*** Block opens ***

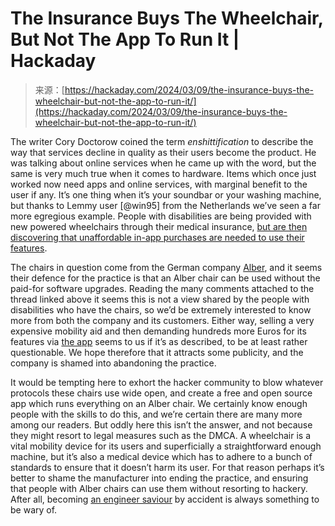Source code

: <!--yml
category: 未分类
date: 2024-05-27 14:48:30
-->

# The Insurance Buys The Wheelchair, But Not The App To Run It | Hackaday

> 来源：[https://hackaday.com/2024/03/09/the-insurance-buys-the-wheelchair-but-not-the-app-to-run-it/](https://hackaday.com/2024/03/09/the-insurance-buys-the-wheelchair-but-not-the-app-to-run-it/)

The writer Cory Doctorow coined the term *enshittification* to describe the way that services decline in quality as their users become the product. He was talking about online services when he came up with the word, but the same is very much true when it comes to hardware. Items which once just worked now need apps and online services, with marginal benefit to the user if any. It’s one thing when it’s your soundbar or your washing machine, but thanks to Lemmy user [@win95] from the Netherlands we’ve seen a far more egregious example. People with disabilities are being provided with new powered wheelchairs through their medical insurance, [but are then discovering that unaffordable in-app purchases are needed to use their features](https://lemmy.zip/post/11077316).

The chairs in question come from the German company [Alber](https://www.alber.de/en/), and it seems their defence for the practice is that an Alber chair can be used without the paid-for software upgrades. Reading the many comments attached to the thread linked above it seems this is not a view shared by the people with disabilities who have the chairs, so we’d be extremely interested to know more from both the company and its customers. Either way, selling a very expensive mobility aid and then demanding hundreds more Euros for its features via [the app](https://play.google.com/store/apps/details?id=de.alber.emotion_m25) seems to us if it’s as described, to be at least rather questionable. We hope therefore that it attracts some publicity, and the company is shamed into abandoning the practice.

It would be tempting here to exhort the hacker community to blow whatever protocols these chairs use wide open, and create a free and open source app which runs everything on an Alber chair. We certainly know enough people with the skills to do this, and we’re certain there are many more among our readers. But oddly here this isn’t the answer, and not because they might resort to legal measures such as the DMCA. A wheelchair is a vital mobility device for its users and superficially a straightforward enough machine, but it’s also a medical device which has to adhere to a bunch of standards to ensure that it doesn’t harm its user. For that reason perhaps it’s better to shame the manufacturer into ending the practice, and ensuring that people with Alber chairs can use them without resorting to hackery. After all, becoming [an engineer saviour](https://hackaday.com/2017/08/03/avoiding-the-engineer-saviour-trap/) by accident is always something to be wary of.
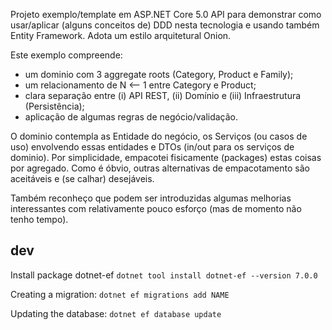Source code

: Projeto exemplo/template em ASP.NET Core 5.0 API para demonstrar como usar/aplicar (alguns conceitos de) DDD nesta tecnologia e usando também Entity Framework.
Adota um estilo arquitetural Onion.

Este exemplo compreende:

- um dominio com 3 aggregate roots (Category, Product e Family);
- um relacionamento de N <— 1 entre Category e Product;
- clara separação entre (i) API REST, (ii) Domínio e (iii) Infraestrutura (Persistência);
- aplicação de algumas regras de negócio/validação.

O dominio contempla as Entidade do negócio, os Serviços (ou casos de uso) envolvendo essas entidades e DTOs (in/out para os serviços de dominio).
Por simplicidade, empacotei fisicamente (packages) estas coisas por agregado.
Como é óbvio, outras alternativas de empacotamento são aceitáveis e (se calhar) desejáveis.

Também reconheço que podem ser introduzidas algumas melhorias interessantes com relativamente pouco esforço (mas de momento não tenho tempo).

## dev

Install package dotnet-ef `dotnet tool install dotnet-ef --version 7.0.0`

Creating a migration: `dotnet ef migrations add NAME`

Updating the database: `dotnet ef database update`

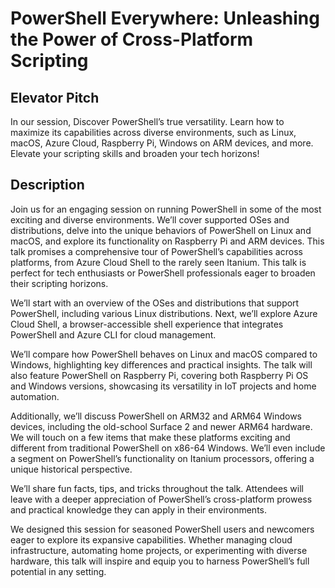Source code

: # PowerShell Everywhere: Unleashing the Power of Cross-Platform Scripting

## Elevator Pitch

In our session, Discover PowerShell’s true versatility. Learn how to maximize its capabilities across diverse environments, such as Linux, macOS, Azure Cloud, Raspberry Pi, Windows on ARM devices, and more. Elevate your scripting skills and broaden your tech horizons!

## Description

Join us for an engaging session on running PowerShell in some of the most exciting and diverse environments. We’ll cover supported OSes and distributions, delve into the unique behaviors of PowerShell on Linux and macOS, and explore its functionality on Raspberry Pi and ARM devices. This talk promises a comprehensive tour of PowerShell’s capabilities across platforms, from Azure Cloud Shell to the rarely seen Itanium. This talk is perfect for tech enthusiasts or PowerShell professionals eager to broaden their scripting horizons.

We’ll start with an overview of the OSes and distributions that support PowerShell, including various Linux distributions. Next, we’ll explore Azure Cloud Shell, a browser-accessible shell experience that integrates PowerShell and Azure CLI for cloud management.

We’ll compare how PowerShell behaves on Linux and macOS compared to Windows, highlighting key differences and practical insights. The talk will also feature PowerShell on Raspberry Pi, covering both Raspberry Pi OS and Windows versions, showcasing its versatility in IoT projects and home automation.

Additionally, we’ll discuss PowerShell on ARM32 and ARM64 Windows devices, including the old-school Surface 2 and newer ARM64 hardware. We will touch on a few items that make these platforms exciting and different from traditional PowerShell on x86-64 Windows. We’ll even include a segment on PowerShell’s functionality on Itanium processors, offering a unique historical perspective.

We’ll share fun facts, tips, and tricks throughout the talk. Attendees will leave with a deeper appreciation of PowerShell’s cross-platform prowess and practical knowledge they can apply in their environments.

We designed this session for seasoned PowerShell users and newcomers eager to explore its expansive capabilities. Whether managing cloud infrastructure, automating home projects, or experimenting with diverse hardware, this talk will inspire and equip you to harness PowerShell’s full potential in any setting.
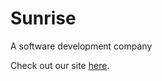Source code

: # Sunrise

A software development company

Check out our site [here](https://sunrise-murex.vercel.app/).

*** Block closes ***

_WHAT THE TASK REQUIRES_: Write out the data above in full and exactly, but not the pictures.

_YOUR RESPONSE_:
Source code

: <!--yml
category: 未分类
date: 2024-05-27 14:48:30
-->

# The Insurance Buys The Wheelchair, But Not The App To Run It | Hackaday

> 来源：[https://hackaday.com/2024/03/09/the-insurance-buys-the-wheelchair-but-not-the-app-to-run-it/](https://hackaday.com/2024/03/09/the-insurance-buys-the-wheelchair-but-not-the-app-to-run-it/)

The writer Cory Doctorow coined the term *enshittification* to describe the way that services decline in quality as their users become the product. He was talking about online services when he came up with the word, but the same is very much true when it comes to hardware. Items which once just worked now need apps and online services, with marginal benefit to the user if any. It’s one thing when it’s your soundbar or your washing machine, but thanks to Lemmy user [@win95] from the Netherlands we’ve seen a far more egregious example. People with disabilities are being provided with new powered wheelchairs through their medical insurance, [but are then discovering that unaffordable in-app purchases are needed to use their features](https://lemmy.zip/post/11077316).

The chairs in question come from the German company [Alber](https://www.alber.de/en/), and it seems their defence for the practice is that an Alber chair can be used without the paid-for software upgrades. Reading the many comments attached to the thread linked above it seems this is not a view shared by the people with disabilities who have the chairs, so we’d be extremely interested to know more from both the company and its customers. Either way, selling a very expensive mobility aid and then demanding hundreds more Euros for its features via [the app](https://play.google.com/store/apps/details?id=de.alber.emotion_m25) seems to us if it’s as described, to be at least rather questionable. We hope therefore that it attracts some publicity, and the company is shamed into abandoning the practice.

It would be tempting here to exhort the hacker community to blow whatever protocols these chairs use wide open, and create a free and open source app which runs everything on an Alber chair. We certainly know enough people with the skills to do this, and we’re certain there are many more among our readers. But oddly here this isn’t the answer, and not because they might resort to legal measures such as the DMCA. A wheelchair is a vital mobility device for its users and superficially a straightforward enough machine, but it’s also a medical device which has to adhere to a bunch of standards to ensure that it doesn’t harm its user. For that reason perhaps it’s better to shame the manufacturer into ending the practice, and ensuring that people with Alber chairs can use them without resorting to hackery. After all, becoming [an engineer saviour](https://hackaday.com/2017/08/03/avoiding-the-engineer-saviour-trap/) by accident is always something to be wary of.
Source code

: Projeto exemplo/template em ASP.NET Core 5.0 API para demonstrar como usar/aplicar (alguns conceitos de) DDD nesta tecnologia e usando também Entity Framework.
Adota um estilo arquitetural Onion.

Este exemplo compreende:

- um dominio com 3 aggregate roots (Category, Product e Family);
- um relacionamento de N <— 1 entre Category e Product;
- clara separação entre (i) API REST, (ii) Domínio e (iii) Infraestrutura (Persistência);
- aplicação de algumas regras de negócio/validação.

O dominio contempla as Entidade do negócio, os Serviços (ou casos de uso) envolvendo essas entidades e DTOs (in/out para os serviços de dominio).
Por simplicidade, empacotei fisicamente (packages) estas coisas por agregado.
Como é óbvio, outras alternativas de empacotamento são aceitáveis e (se calhar) desejáveis.

Também reconheço que podem ser introduzidas algumas melhorias interessantes com relativamente pouco esforço (mas de momento não tenho tempo).

## dev

Install package dotnet-ef `dotnet tool install dotnet-ef --version 7.0.0`

Creating a migration: `dotnet ef migrations add NAME`

Updating the database: `dotnet ef database update`

Source code

: # PowerShell Everywhere: Unleashing the Power of Cross-Platform Scripting

## Elevator Pitch

In our session, Discover PowerShell’s true versatility. Learn how to maximize its capabilities across diverse environments, such as Linux, macOS, Azure Cloud, Raspberry Pi, Windows on ARM devices, and more. Elevate your scripting skills and broaden your tech horizons!

## Description

Join us for an engaging session on running PowerShell in some of the most exciting and diverse environments. We’ll cover supported OSes and distributions, delve into the unique behaviors of PowerShell on Linux and macOS, and explore its functionality on Raspberry Pi and ARM devices. This talk promises a comprehensive tour of PowerShell’s capabilities across platforms, from Azure Cloud Shell to the rarely seen Itanium. This talk is perfect for tech enthusiasts or PowerShell professionals eager to broaden their scripting horizons.

We’ll start with an overview of the OSes and distributions that support PowerShell, including various Linux distributions. Next, we’ll explore Azure Cloud Shell, a browser-accessible shell experience that integrates PowerShell and Azure CLI for cloud management.

We’ll compare how PowerShell behaves on Linux and macOS compared to Windows, highlighting key differences and practical insights. The talk will also feature PowerShell on Raspberry Pi, covering both Raspberry Pi OS and Windows versions, showcasing its versatility in IoT projects and home automation.

Additionally, we’ll discuss PowerShell on ARM32 and ARM64 Windows devices, including the old-school Surface 2 and newer ARM64 hardware. We will touch on a few items that make these platforms exciting and different from traditional PowerShell on x86-64 Windows. We’ll even include a segment on PowerShell’s functionality on Itanium processors, offering a unique historical perspective.

We’ll share fun facts, tips, and tricks throughout the talk. Attendees will leave with a deeper appreciation of PowerShell’s cross-platform prowess and practical knowledge they can apply in their environments.

We designed this session for seasoned PowerShell users and newcomers eager to explore its expansive capabilities. Whether managing cloud infrastructure, automating home projects, or experimenting with diverse hardware, this talk will inspire and equip you to harness PowerShell’s full potential in any setting.
Source code

: # Sunrise

A software development company

Check out our site [here](https://sunrise-murex.vercel.app/).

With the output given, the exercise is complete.